The Covid lockdowns have given me more alone time, and thus more space and time to work on my art, to think, and to simply “be”. The increased time has improved my own personal innovation, and was responsible for my application to SAIC, because I had more time to create the work needed for a portfolio. Other than more space and time, and my SAIC application, it hasn’t opened new avenues for me to share my art with other people.

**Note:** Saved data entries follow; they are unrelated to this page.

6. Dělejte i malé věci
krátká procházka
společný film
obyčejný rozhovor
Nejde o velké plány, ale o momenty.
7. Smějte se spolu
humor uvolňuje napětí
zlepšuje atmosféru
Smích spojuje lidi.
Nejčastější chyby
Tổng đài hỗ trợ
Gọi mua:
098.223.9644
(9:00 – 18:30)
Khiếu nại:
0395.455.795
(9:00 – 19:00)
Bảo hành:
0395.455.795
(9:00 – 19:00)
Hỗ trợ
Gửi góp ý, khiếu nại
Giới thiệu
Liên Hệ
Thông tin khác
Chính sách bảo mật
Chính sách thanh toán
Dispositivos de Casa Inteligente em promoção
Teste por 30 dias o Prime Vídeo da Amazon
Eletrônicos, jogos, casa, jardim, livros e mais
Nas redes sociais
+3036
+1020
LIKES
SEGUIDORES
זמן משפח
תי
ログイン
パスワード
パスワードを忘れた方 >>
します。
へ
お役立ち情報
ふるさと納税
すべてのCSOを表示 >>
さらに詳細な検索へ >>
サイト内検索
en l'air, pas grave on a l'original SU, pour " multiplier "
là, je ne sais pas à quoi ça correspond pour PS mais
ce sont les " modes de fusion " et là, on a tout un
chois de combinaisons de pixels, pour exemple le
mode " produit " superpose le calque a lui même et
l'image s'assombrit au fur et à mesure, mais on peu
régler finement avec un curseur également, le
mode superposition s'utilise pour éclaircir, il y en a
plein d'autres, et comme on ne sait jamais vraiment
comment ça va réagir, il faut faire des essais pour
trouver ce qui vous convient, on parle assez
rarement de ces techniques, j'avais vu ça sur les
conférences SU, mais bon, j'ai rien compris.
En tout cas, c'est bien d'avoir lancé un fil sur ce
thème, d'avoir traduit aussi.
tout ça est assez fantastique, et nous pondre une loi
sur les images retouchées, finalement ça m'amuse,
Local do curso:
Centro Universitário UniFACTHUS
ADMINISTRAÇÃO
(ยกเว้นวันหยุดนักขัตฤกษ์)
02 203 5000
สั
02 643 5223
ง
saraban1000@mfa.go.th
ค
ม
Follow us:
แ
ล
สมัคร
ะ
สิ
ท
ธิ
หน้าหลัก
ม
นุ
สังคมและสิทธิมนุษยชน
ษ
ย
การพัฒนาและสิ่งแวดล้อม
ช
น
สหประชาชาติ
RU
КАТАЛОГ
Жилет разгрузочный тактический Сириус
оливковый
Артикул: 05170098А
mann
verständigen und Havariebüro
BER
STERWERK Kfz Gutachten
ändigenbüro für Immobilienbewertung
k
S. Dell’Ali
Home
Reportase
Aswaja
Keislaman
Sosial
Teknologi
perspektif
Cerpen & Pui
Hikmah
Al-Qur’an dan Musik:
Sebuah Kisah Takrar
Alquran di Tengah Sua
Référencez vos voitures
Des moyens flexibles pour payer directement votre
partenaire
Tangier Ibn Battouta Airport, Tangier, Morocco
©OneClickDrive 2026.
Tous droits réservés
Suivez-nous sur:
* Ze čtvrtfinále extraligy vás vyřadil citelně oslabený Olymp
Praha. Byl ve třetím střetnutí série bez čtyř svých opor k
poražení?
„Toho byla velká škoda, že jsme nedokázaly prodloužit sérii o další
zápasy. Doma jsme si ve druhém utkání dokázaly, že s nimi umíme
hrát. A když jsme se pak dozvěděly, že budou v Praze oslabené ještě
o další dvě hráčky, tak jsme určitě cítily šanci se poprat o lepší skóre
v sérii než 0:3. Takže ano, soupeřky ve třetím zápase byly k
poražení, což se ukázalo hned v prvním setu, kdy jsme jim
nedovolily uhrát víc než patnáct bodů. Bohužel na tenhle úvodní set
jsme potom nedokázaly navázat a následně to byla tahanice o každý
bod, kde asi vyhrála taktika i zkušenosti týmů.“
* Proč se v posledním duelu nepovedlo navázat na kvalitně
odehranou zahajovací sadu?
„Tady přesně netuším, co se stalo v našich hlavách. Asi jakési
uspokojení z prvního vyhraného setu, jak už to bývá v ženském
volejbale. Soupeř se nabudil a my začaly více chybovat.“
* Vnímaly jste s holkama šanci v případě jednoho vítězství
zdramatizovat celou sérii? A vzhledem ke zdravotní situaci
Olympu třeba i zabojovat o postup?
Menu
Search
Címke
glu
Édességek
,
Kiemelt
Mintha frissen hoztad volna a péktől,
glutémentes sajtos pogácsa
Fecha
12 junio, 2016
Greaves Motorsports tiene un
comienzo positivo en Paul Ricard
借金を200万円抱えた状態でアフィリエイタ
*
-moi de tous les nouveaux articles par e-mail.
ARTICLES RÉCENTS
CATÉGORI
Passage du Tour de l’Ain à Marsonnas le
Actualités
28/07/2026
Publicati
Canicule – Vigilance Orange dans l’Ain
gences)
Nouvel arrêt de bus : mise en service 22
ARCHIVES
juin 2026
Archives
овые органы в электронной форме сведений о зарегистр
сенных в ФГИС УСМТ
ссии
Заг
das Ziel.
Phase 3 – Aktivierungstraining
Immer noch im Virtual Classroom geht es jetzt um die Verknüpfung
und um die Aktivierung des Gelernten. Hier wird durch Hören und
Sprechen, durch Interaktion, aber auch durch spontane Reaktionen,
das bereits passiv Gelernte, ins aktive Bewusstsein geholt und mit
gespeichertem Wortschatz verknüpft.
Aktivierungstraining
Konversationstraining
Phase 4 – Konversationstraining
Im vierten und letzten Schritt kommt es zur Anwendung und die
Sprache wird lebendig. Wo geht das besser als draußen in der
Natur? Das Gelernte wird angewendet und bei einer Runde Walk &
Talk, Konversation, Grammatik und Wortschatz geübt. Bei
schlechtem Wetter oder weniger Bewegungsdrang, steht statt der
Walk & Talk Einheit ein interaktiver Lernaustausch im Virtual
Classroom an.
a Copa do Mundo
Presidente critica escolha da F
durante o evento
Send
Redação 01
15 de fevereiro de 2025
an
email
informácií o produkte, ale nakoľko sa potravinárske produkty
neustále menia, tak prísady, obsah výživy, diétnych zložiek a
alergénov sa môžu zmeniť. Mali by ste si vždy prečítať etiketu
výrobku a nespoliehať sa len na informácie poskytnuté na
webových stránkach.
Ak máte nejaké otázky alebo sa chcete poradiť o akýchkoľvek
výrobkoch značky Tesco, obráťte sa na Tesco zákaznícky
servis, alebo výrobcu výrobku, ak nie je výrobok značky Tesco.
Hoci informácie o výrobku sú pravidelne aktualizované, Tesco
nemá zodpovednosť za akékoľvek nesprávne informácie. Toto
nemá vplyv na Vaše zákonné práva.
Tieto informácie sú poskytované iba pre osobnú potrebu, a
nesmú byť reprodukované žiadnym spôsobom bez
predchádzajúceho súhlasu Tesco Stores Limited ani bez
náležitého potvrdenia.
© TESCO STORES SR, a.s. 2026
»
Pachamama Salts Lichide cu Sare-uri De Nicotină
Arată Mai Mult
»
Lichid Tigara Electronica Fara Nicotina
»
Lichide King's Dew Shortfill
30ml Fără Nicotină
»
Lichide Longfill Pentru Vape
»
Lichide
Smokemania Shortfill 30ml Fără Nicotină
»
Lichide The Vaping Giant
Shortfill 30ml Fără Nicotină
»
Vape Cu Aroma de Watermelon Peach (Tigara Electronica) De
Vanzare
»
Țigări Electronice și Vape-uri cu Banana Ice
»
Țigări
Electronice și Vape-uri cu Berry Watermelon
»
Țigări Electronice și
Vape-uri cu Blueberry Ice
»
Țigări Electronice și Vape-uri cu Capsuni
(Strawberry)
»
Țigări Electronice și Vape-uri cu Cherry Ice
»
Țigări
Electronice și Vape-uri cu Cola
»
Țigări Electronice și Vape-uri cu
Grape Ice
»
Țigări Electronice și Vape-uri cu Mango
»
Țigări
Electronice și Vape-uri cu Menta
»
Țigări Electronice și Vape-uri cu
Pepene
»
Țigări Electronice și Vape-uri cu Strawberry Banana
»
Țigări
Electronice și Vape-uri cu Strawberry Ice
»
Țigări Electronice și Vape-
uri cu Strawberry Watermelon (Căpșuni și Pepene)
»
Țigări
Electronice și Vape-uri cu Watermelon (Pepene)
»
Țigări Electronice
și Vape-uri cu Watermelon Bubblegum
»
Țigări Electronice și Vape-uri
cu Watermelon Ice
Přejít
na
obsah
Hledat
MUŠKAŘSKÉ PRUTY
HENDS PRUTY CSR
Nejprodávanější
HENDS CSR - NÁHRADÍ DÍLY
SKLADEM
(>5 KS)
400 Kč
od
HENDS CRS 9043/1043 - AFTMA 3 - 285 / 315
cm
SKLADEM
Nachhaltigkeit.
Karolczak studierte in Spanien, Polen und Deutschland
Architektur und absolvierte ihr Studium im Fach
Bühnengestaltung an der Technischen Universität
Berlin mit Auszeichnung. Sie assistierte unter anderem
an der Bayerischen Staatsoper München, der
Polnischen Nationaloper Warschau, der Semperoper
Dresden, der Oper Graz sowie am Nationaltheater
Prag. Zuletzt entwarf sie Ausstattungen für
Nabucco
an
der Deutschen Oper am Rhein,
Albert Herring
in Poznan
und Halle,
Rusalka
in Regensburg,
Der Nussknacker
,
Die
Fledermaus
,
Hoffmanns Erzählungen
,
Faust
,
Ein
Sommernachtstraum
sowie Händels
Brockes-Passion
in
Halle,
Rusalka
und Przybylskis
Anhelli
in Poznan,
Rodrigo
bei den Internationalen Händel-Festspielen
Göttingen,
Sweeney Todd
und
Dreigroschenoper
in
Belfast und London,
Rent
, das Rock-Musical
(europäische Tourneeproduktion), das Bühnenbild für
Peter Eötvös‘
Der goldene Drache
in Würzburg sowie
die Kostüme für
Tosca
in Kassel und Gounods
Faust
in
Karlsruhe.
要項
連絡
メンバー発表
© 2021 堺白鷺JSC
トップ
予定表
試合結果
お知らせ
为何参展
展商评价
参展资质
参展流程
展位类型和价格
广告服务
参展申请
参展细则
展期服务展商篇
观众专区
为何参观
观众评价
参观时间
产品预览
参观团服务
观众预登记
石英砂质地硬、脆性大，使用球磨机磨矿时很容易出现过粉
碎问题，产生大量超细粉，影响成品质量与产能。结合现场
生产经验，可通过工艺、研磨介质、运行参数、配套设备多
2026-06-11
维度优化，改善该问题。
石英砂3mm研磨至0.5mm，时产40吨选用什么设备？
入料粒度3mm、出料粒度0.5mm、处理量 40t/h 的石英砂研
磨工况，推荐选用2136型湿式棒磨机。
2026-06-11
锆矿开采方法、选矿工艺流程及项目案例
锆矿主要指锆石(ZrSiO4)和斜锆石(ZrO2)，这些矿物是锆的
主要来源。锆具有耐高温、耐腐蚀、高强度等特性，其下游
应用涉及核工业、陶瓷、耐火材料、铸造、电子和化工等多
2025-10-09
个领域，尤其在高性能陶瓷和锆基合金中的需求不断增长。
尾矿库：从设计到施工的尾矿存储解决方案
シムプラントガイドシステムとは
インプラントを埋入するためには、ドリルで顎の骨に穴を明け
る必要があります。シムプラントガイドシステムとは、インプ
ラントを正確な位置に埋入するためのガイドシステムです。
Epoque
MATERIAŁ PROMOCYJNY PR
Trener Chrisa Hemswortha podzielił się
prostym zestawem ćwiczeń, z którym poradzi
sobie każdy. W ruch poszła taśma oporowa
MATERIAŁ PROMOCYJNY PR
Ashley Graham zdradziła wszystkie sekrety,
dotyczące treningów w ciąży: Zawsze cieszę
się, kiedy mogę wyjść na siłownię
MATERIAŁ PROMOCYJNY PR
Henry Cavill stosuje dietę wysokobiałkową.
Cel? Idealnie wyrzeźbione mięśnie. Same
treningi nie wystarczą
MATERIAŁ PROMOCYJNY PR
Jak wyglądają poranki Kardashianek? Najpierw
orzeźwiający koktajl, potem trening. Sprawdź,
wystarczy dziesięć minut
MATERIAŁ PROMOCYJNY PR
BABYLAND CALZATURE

I created a website, but then deleted it. I listed my art on Amazon handmade and Etsy, then delisted them. I didn’t think anyone was looking at my website, and thought it was just another small automatic debit, and that those add up. The same with Etsy, just a small automatic debit with no results. I’ve spent time sending emails to galleries, carefully curating numerous images that I think match the existing art in their gallery, with no response. The lack of response has been a little disheartening, I truly don’t know what they’re looking for. I know many galleries rely on personal connections, and I don’t know how to create them from scratch without an email. If they don’t respond, then, I’m at a loss. Standing around galleries or visiting in the hope they will speak to me seems alternately odd or awkward.
Yes, “professional” has meaning for my work, because of my constant efforts to improve, and “practice” does as well, as I’ve never created a piece of art that I’m truly satisfied with. I’ve never painted anything where there isn’t something about it that I’m not satisfied with, or don’t see as needing improvement. Therefore “professional practice” is an accurate description of what I endeavor to do.